*What is needed:* Set down the entries again word for word, without any of the images.

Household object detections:
========================================================================

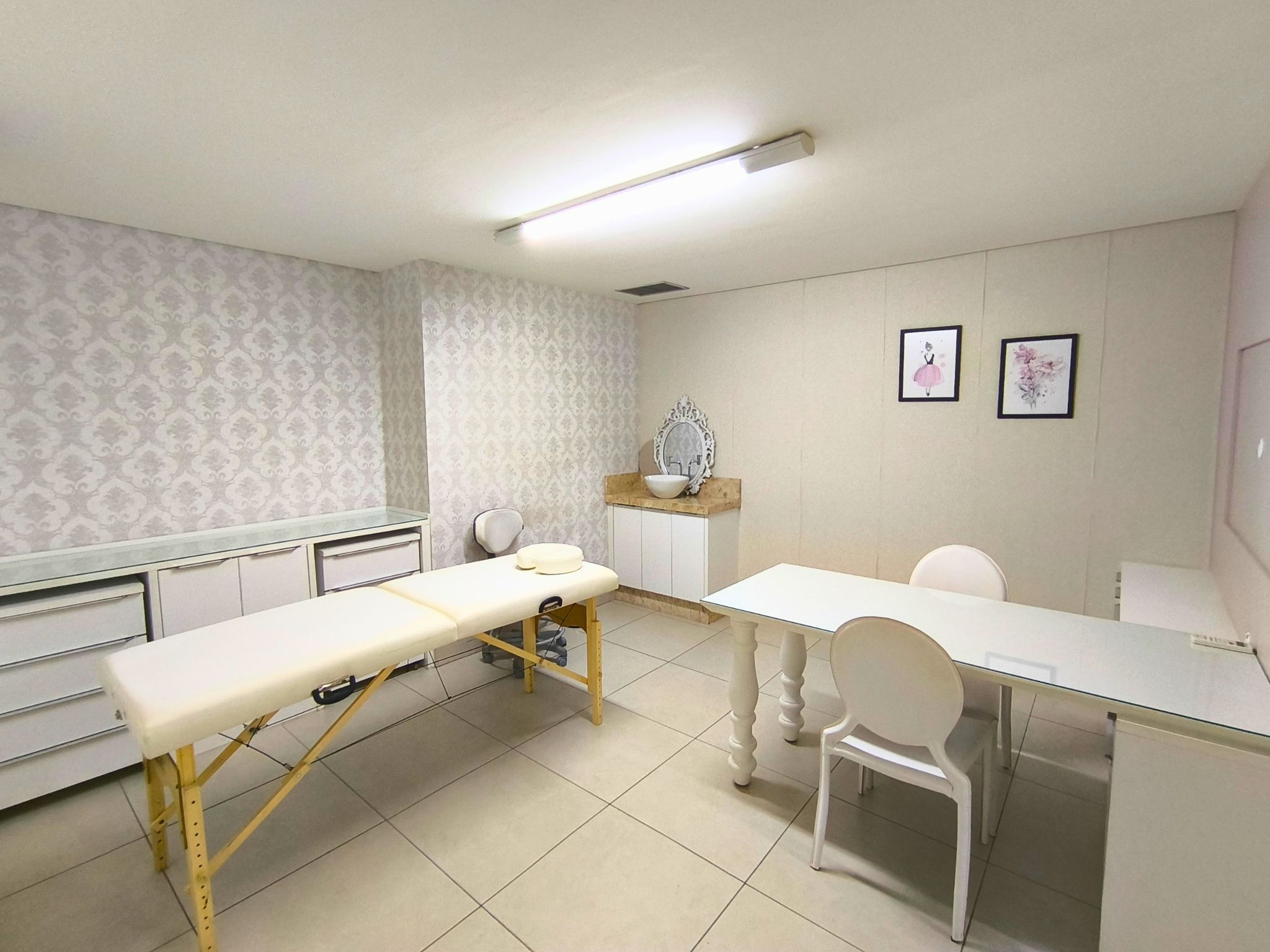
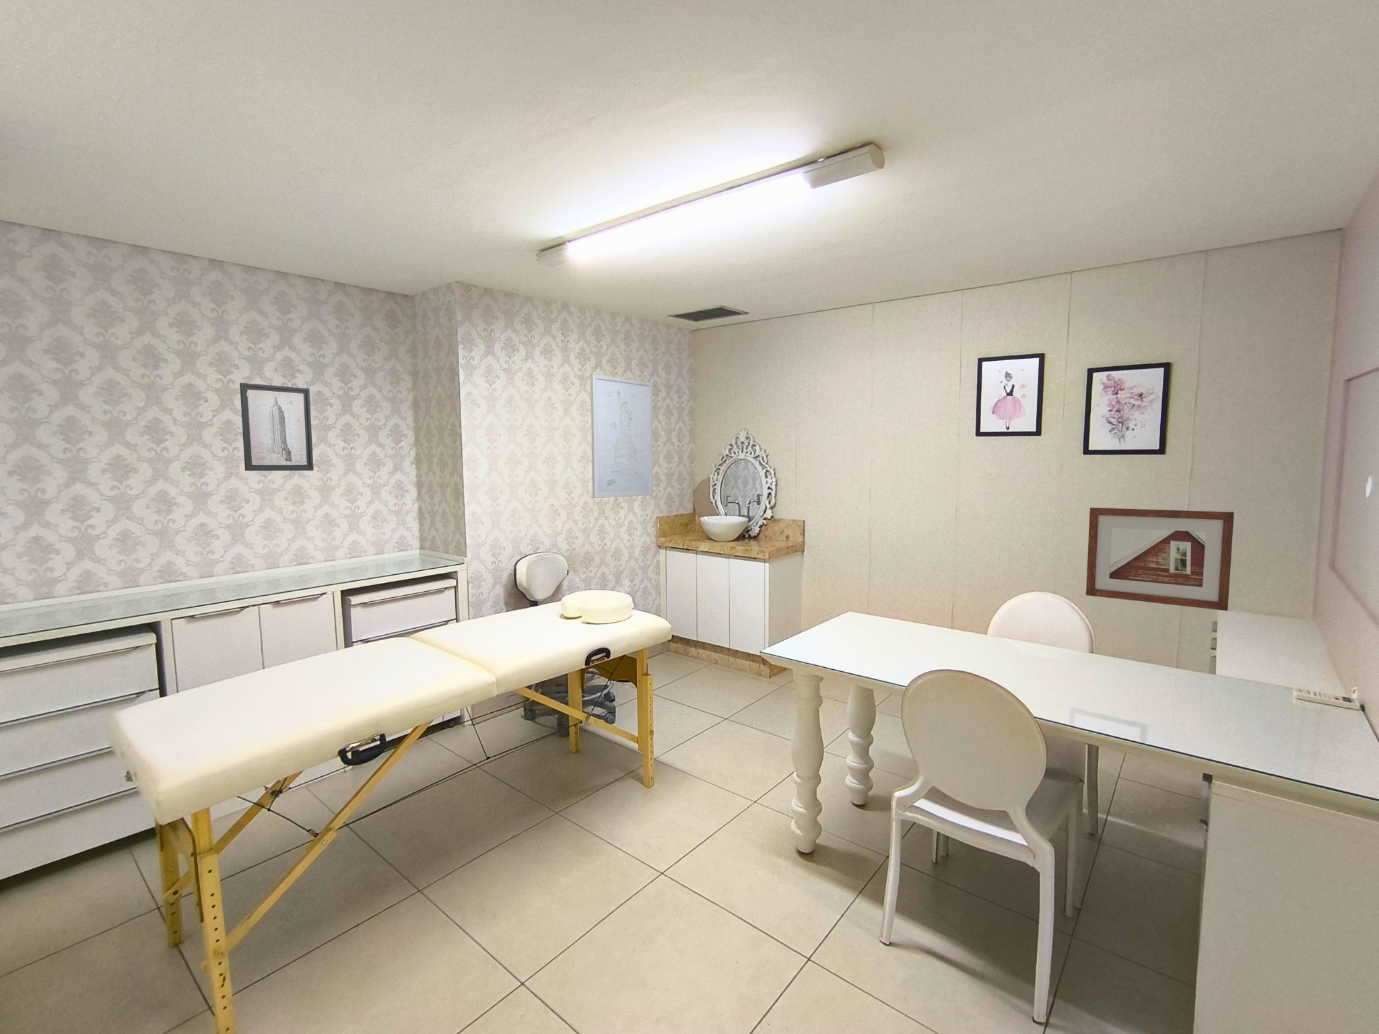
+ wall art [590,374,654,499]
+ picture frame [1086,507,1235,611]
+ wall art [239,382,315,471]
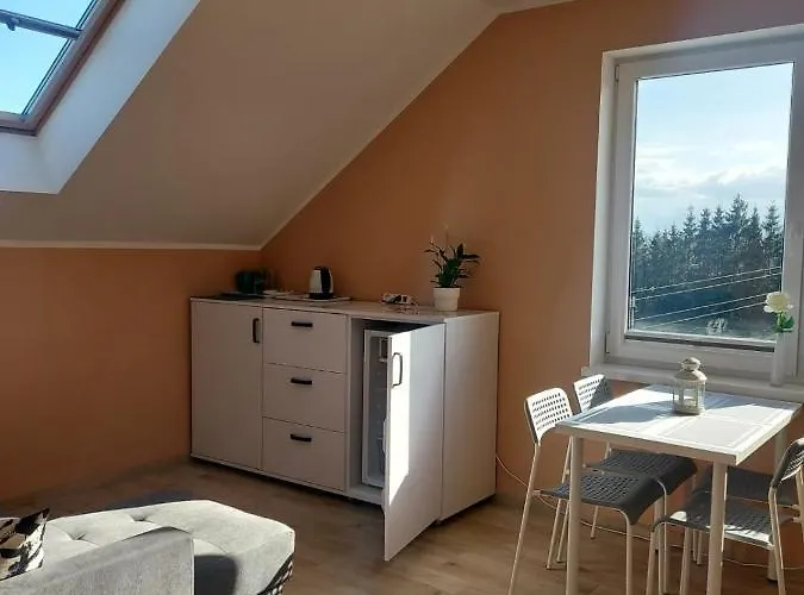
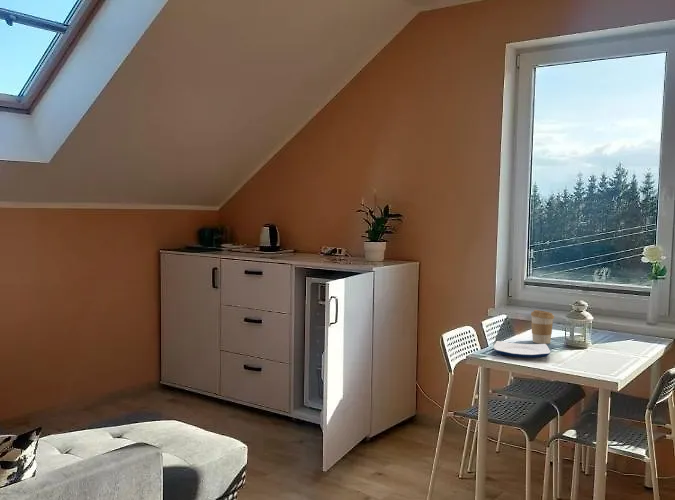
+ coffee cup [530,309,555,345]
+ plate [493,340,551,359]
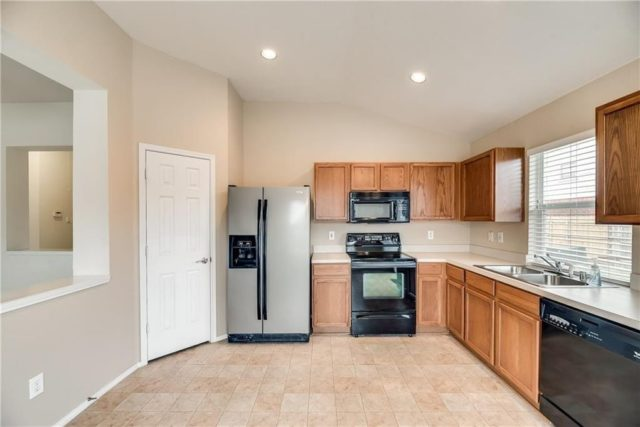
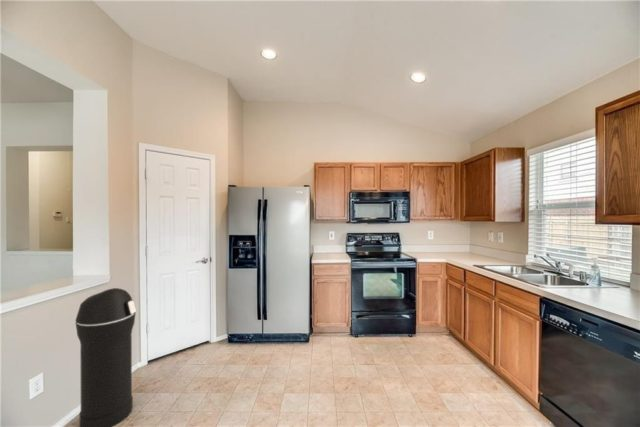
+ trash can [75,287,137,427]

========================================================================

*Task response:*
+ wall art [590,374,654,499]
+ picture frame [1086,507,1235,611]
+ wall art [239,382,315,471]
+ coffee cup [530,309,555,345]
+ plate [493,340,551,359]
+ trash can [75,287,137,427]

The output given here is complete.